Task objective - Ignoring the images, restate the records below word for word.

---- Material for this exercise

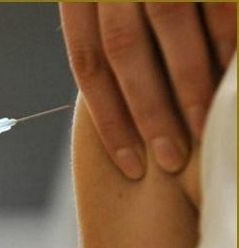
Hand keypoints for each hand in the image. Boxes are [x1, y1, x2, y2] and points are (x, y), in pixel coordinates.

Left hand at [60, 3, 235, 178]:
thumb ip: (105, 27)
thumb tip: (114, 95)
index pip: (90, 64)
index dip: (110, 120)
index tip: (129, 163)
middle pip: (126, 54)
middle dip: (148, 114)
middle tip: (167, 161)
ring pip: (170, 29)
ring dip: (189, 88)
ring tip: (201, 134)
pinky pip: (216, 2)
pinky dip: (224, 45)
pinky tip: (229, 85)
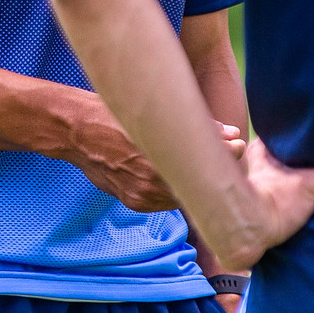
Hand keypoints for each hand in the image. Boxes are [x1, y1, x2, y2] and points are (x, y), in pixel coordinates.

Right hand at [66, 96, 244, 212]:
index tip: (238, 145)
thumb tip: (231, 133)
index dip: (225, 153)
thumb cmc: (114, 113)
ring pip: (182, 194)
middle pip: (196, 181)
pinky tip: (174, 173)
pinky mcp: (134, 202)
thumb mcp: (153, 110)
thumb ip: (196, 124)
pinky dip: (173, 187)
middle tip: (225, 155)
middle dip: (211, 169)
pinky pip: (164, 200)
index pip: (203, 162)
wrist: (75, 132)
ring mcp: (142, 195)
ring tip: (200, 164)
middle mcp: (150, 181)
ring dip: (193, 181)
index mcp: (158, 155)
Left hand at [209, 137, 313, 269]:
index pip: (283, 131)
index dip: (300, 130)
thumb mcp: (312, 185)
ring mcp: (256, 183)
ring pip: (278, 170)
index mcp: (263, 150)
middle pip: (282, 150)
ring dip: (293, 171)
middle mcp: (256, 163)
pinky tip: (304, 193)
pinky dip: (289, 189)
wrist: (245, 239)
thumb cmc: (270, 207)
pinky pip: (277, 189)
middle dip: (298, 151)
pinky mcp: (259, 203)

--------

Answer for the task -
Hand keypoints for each hand in the image. Boxes are [x1, y1, x2, y2] and points are (x, y), in pixel coordinates.

Left hand at [60, 3, 235, 178]:
thumb ip: (105, 27)
thumb tip: (114, 95)
index pip: (90, 64)
index dip: (110, 120)
index tip: (129, 163)
middle pip: (126, 54)
middle dip: (148, 114)
middle tip: (167, 161)
ring pip: (170, 29)
ring dip: (189, 88)
ring tip: (201, 134)
pinky pip: (216, 2)
pinky dip: (224, 45)
pinky tip: (229, 85)
Hand keypoints for each hand in the image. Boxes are [x1, y1, x2, y2] and points are (x, y), in pixel coordinates.

Right hand at [66, 96, 244, 212]:
index tip: (238, 145)
thumb tip: (231, 133)
index dip: (225, 153)
thumb cmc: (114, 113)
ring pip: (182, 194)
middle pip: (196, 181)
pinky tip: (174, 173)
pinky mcp: (134, 202)
thumb mcp: (153, 110)
thumb ip: (196, 124)
pinky dip: (173, 187)
middle tip: (225, 155)
middle dip: (211, 169)
pinky pip: (164, 200)
index pip: (203, 162)
wrist: (75, 132)
ring mcp: (142, 195)
ring tip: (200, 164)
middle mcp: (150, 181)
ring dip: (193, 181)
index mcp: (158, 155)
Left hand at [209, 137, 313, 269]:
index pip: (283, 131)
index dip: (300, 130)
thumb mcp: (312, 185)
ring mcp: (256, 183)
ring pip: (278, 170)
index mcp: (263, 150)
middle pip: (282, 150)
ring dip: (293, 171)
middle mcp: (256, 163)
pinky tip: (304, 193)
pinky dip: (289, 189)
wrist: (245, 239)
thumb cmc: (270, 207)
pinky pip: (277, 189)
middle dip: (298, 151)
pinky mcp: (259, 203)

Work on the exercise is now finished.